5 Big Data Projects You Can No Longer Overlook
Check out 5 Big Data projects that you are not likely to have seen before, but which may be useful to you, and perhaps even scratch an itch you didn't know you had.
The Big Data Ecosystem is big. Some say it's too damn big!
Consider, first, the behemoths in the space, the Big Data processing frameworks: Hadoop. Spark. Flink. Any of the other umpteen Apache projects. Google's platforms. Many others. They all work in the same general space, but with various differentiating factors.
Next consider the support tools in the various data processing ecosystems. Then have a look at the various data stores and NoSQL database engines available. Then think about all of the tools that fit particular niches, both "official" and unofficial, that grow out of both large companies and individuals' ingenuity.
It is this final category that we are concerned with herein. We will take a look at 5 Big Data projects that are outside of the mainstream, but which still have something to offer, perhaps unexpectedly so.

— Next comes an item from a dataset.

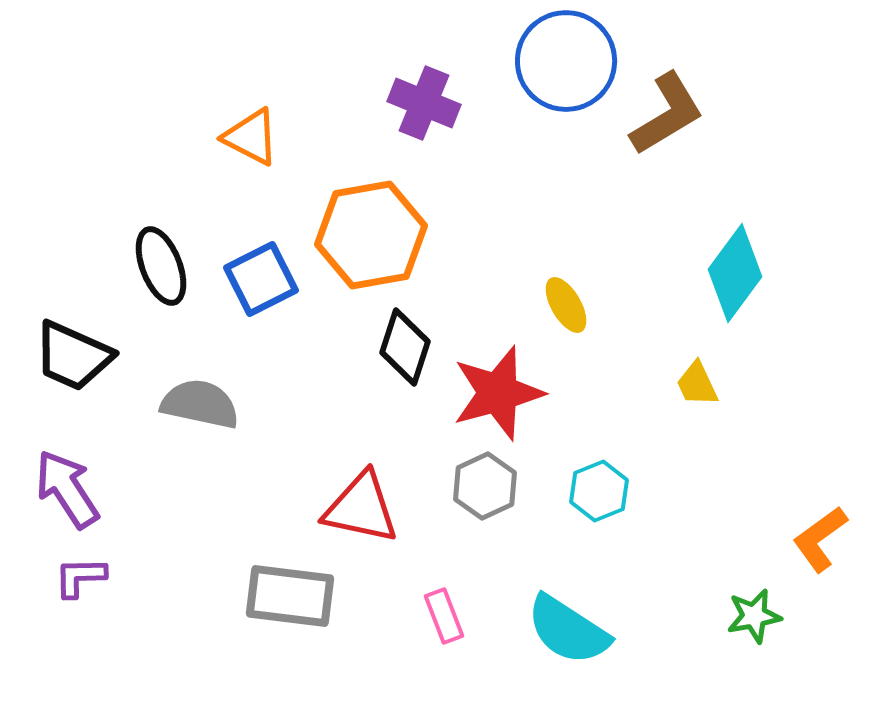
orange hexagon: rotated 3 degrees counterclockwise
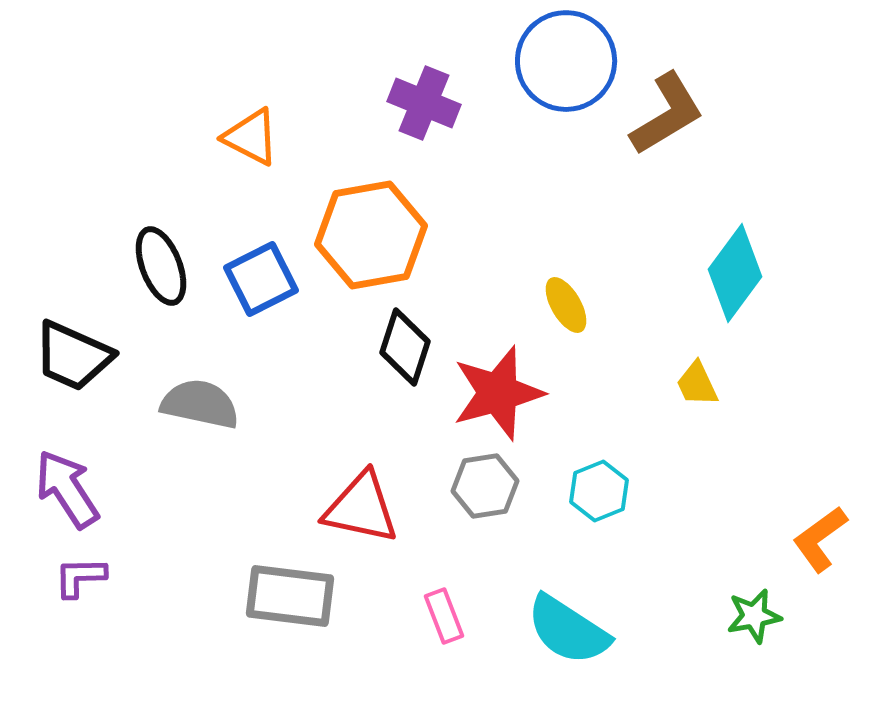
gray hexagon: rotated 16 degrees clockwise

As always, finding overlooked projects is much more art than science. I collected these projects over the course of time spent online over an extended period. The only criteria was that the projects were not alpha-level projects (subjective, no?), caught my eye for some particular reason, and had Github repos. The projects are not presented in any particular order, but are numbered like they are, mostly for ease of referencing, but also because I like numbering things.
Luigi was originally developed at Spotify, and is used to craft data pipeline jobs. From its Github repository README:
Luigi is a Python module that helps you build complex pipelines of batch jobs. It handles dependency resolution, workflow management, visualization etc.
Luigi stresses that it does not replace lower-level data-processing tools such as Hive or Pig, but is instead meant to create workflows between numerous tasks. Luigi supports Hadoop out of the box as well, which potentially makes it a much more attractive option for many, many users. Luigi also supports file system abstractions for HDFS, and local files enforce operation atomicity, which is essential for ensuring state between pipeline tasks.
Luigi also comes with a web interface for visualizing and managing your tasks:
Luigi is also gaining in popularity, and currently boasts nearly 5000 repo stars on Github, which is impressive for something I'm categorizing as "not popular." If you are interested in seeing it in action, here is a tutorial on using Luigi together with Python to build data pipelines, written by Marco Bonzanini.
I'm a fan of pipelines; if you are too, Luigi may be a project worth checking out for managing your data processing tasks and workflows.
Lumify is an open source big data analysis and visualization platform.
Developer Altamira reasons that the appropriate tools for exploiting data and extracting insight were not well-enough developed, and so they took it upon themselves to design Lumify, a tool to aggregate, organize, and extract insight from your data. Among other things, Lumify is built to analyze relationships within data; perform geographical data analysis; organize data and collaborate in real time.
Libraries and tools for interoperability between Hadoop-related open-source software and Google Cloud Platform.
The main component of this project is the Google Cloud Storage connector for Hadoop (see full description here). The benefit of the connector is being able to run MapReduce jobs on data in Google Cloud Storage by implementing the Hadoop FileSystem interface. Benefits of doing so include:
- Direct data access
- HDFS compatibility
- Data accessibility
- No storage management overhead
- Quick startup
This project fits a very particular niche, but if you are looking to run Map-Reduce jobs on your own data in HDFS on the Google Cloud Platform, this project is likely worth investigating.
Need a new option for SQL query? Read that correctly: not SQL (relational) storage, but SQL query.
Presto is a distributed SQL query engine for big data.
Presto is a distributed SQL database for the gigabyte to petabyte range, and data sources of all types. Presto is built to query data where it resides, be that Hive, Cassandra, relational databases, or more, and a single query can encompass multiple sources. It is designed for both speed and scalability. Presto is written in Java, and runs on OSX and Linux.
The official site has solid documentation, and provides a good project introduction. For a quick overview, check this 5 minute video from Teradata; for a more detailed detailed, see this video outlining Facebook's use of Presto for querying a diverse data store setup.
Presto should be useful for those of us looking to increase the speed of our SQL queries without having to make changes and investments related to where that queried data is stored. It promises to be even more useful for scenarios where data is stored across multiple platforms.
Tiny vanilla JS plugin to display large data sets easily.
Clusterize is a simple, yet clever, tool for scrolling through large sets of data, with a scroll progress meter overlay on top of the records as they pass. The outcome is something that looks like this:
Clusterize claims to remove the lag that comes with scrolling through large sets of data, and promises to scale to handle half a million rows as effortlessly as it deals with 5000. Does this qualify it as a Big Data project? You tell me; it's certainly interesting and could be useful to lots of developers, regardless of its exact classification.
Again, this project is much more useful for a web developer than a data pipeline engineer or a data scientist. But data is growing for everyone, not just for these professions. Developers of all types are dealing with this data overgrowth, and fine tools like this one to help cope are popping up and gaining endorsements.